Calm down. Just talk to me. I want to help you here. He's crazy, there is just no controlling him. If you don't give me anything to work with then I can't protect you. So just give me something, anything and we can make this work.

You're damn right I'll kill you missy! I didn't take this job to watch lunatics like you walk the streets. I am here to protect the normal people from piles of selfish matter like you! I'm done playing around, either you cooperate or you won't just live an empty life, you'll live an empty life in the hospital eating out of a tube! Do you want that?

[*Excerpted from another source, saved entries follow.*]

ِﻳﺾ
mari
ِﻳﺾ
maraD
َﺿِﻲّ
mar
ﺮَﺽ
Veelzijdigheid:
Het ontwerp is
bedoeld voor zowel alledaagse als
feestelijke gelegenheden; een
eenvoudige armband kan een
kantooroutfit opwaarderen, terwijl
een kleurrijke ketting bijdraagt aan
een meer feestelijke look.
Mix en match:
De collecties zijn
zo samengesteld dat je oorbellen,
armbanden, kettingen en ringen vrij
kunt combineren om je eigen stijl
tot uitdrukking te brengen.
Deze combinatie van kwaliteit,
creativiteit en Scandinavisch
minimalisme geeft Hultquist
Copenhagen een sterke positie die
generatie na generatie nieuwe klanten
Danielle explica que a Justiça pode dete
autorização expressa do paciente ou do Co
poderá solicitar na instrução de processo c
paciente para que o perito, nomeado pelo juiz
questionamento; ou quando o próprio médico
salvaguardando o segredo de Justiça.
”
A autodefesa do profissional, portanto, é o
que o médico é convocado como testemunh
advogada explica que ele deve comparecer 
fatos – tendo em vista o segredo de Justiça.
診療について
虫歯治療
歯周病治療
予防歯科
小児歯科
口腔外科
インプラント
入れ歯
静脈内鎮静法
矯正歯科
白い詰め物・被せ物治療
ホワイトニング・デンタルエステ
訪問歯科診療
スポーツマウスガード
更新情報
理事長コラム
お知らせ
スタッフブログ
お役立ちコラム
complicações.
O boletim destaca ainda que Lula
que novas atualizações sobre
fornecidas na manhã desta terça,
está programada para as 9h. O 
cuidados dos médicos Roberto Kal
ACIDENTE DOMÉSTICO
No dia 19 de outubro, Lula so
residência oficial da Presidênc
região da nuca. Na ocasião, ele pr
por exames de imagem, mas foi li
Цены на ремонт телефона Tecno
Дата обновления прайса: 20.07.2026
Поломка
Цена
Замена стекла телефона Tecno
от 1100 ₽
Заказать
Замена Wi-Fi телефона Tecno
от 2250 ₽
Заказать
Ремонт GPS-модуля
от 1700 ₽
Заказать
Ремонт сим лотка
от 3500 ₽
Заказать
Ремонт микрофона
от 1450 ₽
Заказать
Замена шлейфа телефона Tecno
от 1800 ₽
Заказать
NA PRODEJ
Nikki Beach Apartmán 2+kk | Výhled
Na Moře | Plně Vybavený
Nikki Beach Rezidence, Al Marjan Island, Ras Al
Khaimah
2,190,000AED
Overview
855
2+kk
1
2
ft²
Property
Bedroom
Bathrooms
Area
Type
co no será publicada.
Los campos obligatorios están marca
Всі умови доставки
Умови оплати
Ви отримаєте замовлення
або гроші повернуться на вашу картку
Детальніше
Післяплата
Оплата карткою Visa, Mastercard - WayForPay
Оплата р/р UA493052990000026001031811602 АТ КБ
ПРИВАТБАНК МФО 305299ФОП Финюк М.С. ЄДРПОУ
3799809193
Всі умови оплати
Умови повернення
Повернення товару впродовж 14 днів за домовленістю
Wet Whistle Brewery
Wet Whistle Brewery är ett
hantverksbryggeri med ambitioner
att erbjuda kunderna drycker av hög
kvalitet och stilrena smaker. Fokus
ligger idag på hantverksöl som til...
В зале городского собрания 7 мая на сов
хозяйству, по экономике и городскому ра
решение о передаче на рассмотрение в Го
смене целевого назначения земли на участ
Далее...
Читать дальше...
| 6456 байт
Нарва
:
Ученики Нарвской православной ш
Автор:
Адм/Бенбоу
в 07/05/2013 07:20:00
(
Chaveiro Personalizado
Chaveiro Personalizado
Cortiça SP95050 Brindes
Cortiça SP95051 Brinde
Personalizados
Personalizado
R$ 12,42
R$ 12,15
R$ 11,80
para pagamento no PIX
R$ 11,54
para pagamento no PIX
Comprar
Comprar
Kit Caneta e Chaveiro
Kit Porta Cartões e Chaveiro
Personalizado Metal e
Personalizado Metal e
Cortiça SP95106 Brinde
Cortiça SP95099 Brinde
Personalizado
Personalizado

New! 10 - Headline: I read a book with no pictures.

About you: I fear quality photography because of the ruin it has brought on the modern world. I just want to live in blessed ignorance. Frankly it is just too much to think past my living room. Maybe the kitchen if I am feeling particularly adventurous. I think I spelled that wrong, but in a provocative way so I will leave it. I like food and sleep. Those are nice. I am not good at profiles, I am too tempted to play silly games rather than tell you anything you can use. But I admit when I am wrong, how many guys do you know that do that?

Describe your ideal match: I just want the love my parents had. Picture a quiet evening with the TV muted while showing the third hour of Star Trek. I come home to find my dinner is cold so I throw the plate against the wall and swear violently. You then throw a shoe at me and tell me I could never measure up to the lovely man you let get away. With moonlight spilling gently into the room, I bed down on the couch while you cry quietly into your pillow. The next day, you throw my clothes onto the lawn and burn them. Toss in a domestic disturbance call and a tense conversation through glass with wire mixed in and you have a dream that I can believe in. I'm just playful, you'll find me much more pleasant than you think, but most of you stopped reading a long time ago.